What all of this says to me is that homeowners should consider carefully before using any pesticide. The motto for Integrated Pest Management is “Think first, spray last,” and that makes sense.

I have met and talked with people who want me to identify an insect in their garden. First, I’m not a “bug guy,” but second, they don’t bring the insect with them. When I point out how difficult identification is without the bug, they usually say, “I’ve got a bottle of stuff in my garage, I can use that and it will probably kill them.”

When I ask what’s in the bottle, sometimes they know, but usually they don’t. And I’ve never met a homeowner who knew both what was in the bottle and what the list on the label said it worked against. Sometimes, I think home gardeners should be required to take the same licensing tests that the state requires of applicators.
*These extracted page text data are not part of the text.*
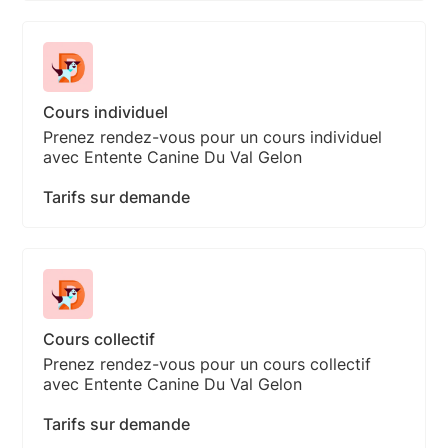
Cours individuel
Prenez rendez-vous pour un cours individuel
avec Entente Canine Du Val Gelon
Tarifs sur demande
Cours collectif
Prenez rendez-vous pour un cours collectif
avec Entente Canine Du Val Gelon
Tarifs sur demande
Here’s a better way: If you can dump the Japanese and/or lily leaf beetles into a jar of soapy water, you aren’t in any more risk than you would be from washing your hands – even though soap probably meets the technical definition of a pesticide. If you don’t have a 5-year-old around (they love this stuff), wear your gardening gloves to gather the bugs and use a jar from your recycling bin. Put the lid on for a day, and it should kill the bugs. Repeat daily.

Do some research to figure what is actually bothering your plants. The state has a great website, gotpests.org, that can help you identify your pest and, once you have, will tell you the least harmful ways to control it.

That’s much better than spraying with an insecticide that kills everything – including bees and other beneficial insects that you actually want in your garden.

I am repeating myself, but this bears repeating. If you do use a pesticide, remember the most important rule: Read the label and follow its instructions.